Tim Berners-Lee created HTML (HyperText Markup Language) at CERN in 1991 as the publishing language of the World Wide Web, and it has evolved through decades of standardization into the foundational technology that defines the structure of every web page. The WHATWG now maintains the HTML Living Standard, continuously updated rather than versioned, with major features including semantic elements (article, nav, section, aside), native form validation, audio and video embedding, the Canvas API for 2D graphics, Web Components for custom elements, and extensive accessibility attributes (ARIA). HTML documents form a tree structure — the DOM (Document Object Model) — where elements nest within elements, attributes modify behavior, and text nodes contain content.
This tree structure makes HTML uniquely suited to structural comparison that understands element hierarchy, attribute changes, and content modifications independently. HTML serves as the output format for server-side rendering frameworks (Next.js, Nuxt, Rails, Django), the source format for static site generators (Hugo, Astro, Eleventy), and the delivery format for email templates. The accessibility implications of HTML structure are significant — heading hierarchy, landmark elements, alt text, and form labels directly affect screen reader navigation and legal accessibility compliance.

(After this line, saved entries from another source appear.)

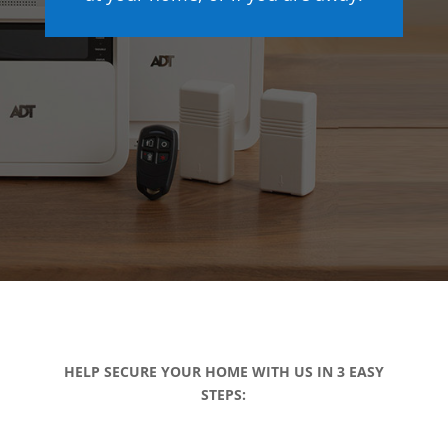
HELP SECURE YOUR HOME WITH US IN 3 EASY
STEPS:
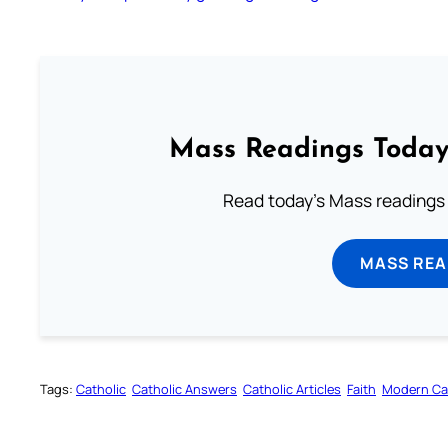
Mass Readings Today
Read today's Mass readings 
MASS REA
Tags:
Catholic
Catholic Answers
Catholic Articles
Faith
Modern Ca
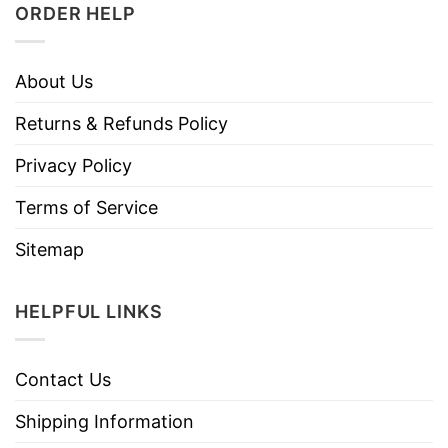
ORDER HELP
About Us
Returns & Refunds Policy
Privacy Policy
Terms of Service
Sitemap
HELPFUL LINKS
Contact Us
Shipping Information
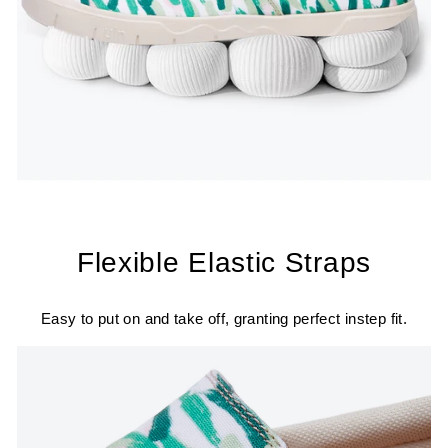
Flexible Elastic Straps
Easy to put on and take off, granting perfect instep fit.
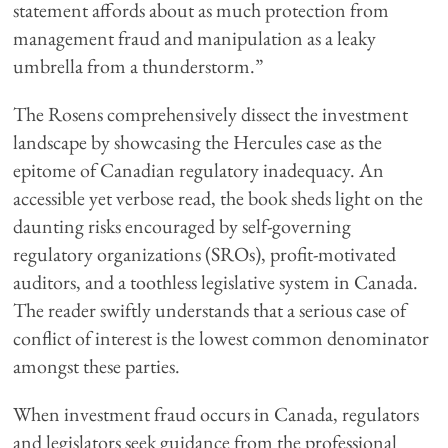
statement affords about as much protection from
management fraud and manipulation as a leaky
umbrella from a thunderstorm.”
The Rosens comprehensively dissect the investment
landscape by showcasing the Hercules case as the
epitome of Canadian regulatory inadequacy. An
accessible yet verbose read, the book sheds light on the
daunting risks encouraged by self-governing
regulatory organizations (SROs), profit-motivated
auditors, and a toothless legislative system in Canada.
The reader swiftly understands that a serious case of
conflict of interest is the lowest common denominator
amongst these parties.
When investment fraud occurs in Canada, regulators
and legislators seek guidance from the professional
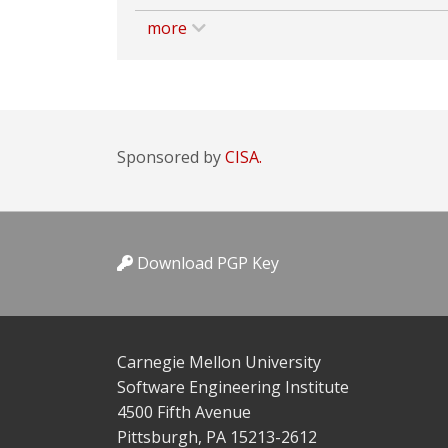
more
Sponsored by
CISA.
Download PGP Key
Carnegie Mellon University
Software Engineering Institute
4500 Fifth Avenue
Pittsburgh, PA 15213-2612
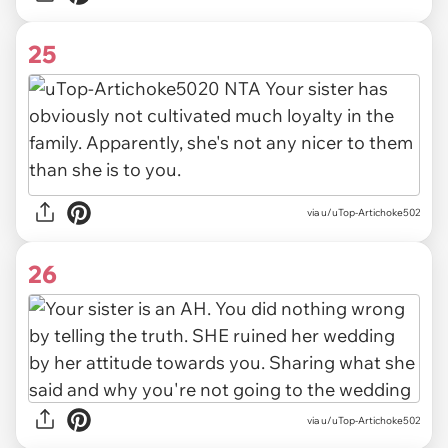
25
via u/uTop-Artichoke502
26
via u/uTop-Artichoke502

Modern HTML integrates with CSS for presentation and JavaScript for interactivity, but the markup itself carries semantic meaning that search engines, assistive technologies, and content aggregators depend on. HTML validation through the W3C validator and linting tools like HTMLHint helps maintain standards compliance across large web applications.
HTML changes affect accessibility, SEO, rendering, and user interaction simultaneously, making structural comparison essential for catching the full impact of modifications. Comparing HTML files reveals broken element nesting that invalidates the DOM tree, removed alt attributes that create accessibility violations, changed form structures that break submissions, and modified heading hierarchies that degrade SEO.
Structural HTML diff matches elements by tag and position, separating attribute changes from content changes and nesting modifications — providing clarity that text-based diff cannot achieve for deeply nested markup.
UtraDiff performs both text-level source diff and structural DOM tree comparison on HTML files. The DOM diff matches elements by tag name, id, and class attributes, isolating moved sections from content edits. Attribute changes, text node modifications, and structural rearrangements are highlighted individually in the tree view.
The text diff with HTML syntax highlighting runs in parallel. Cross-format comparison supports diffing HTML against XML and SVG within the markup compatibility group.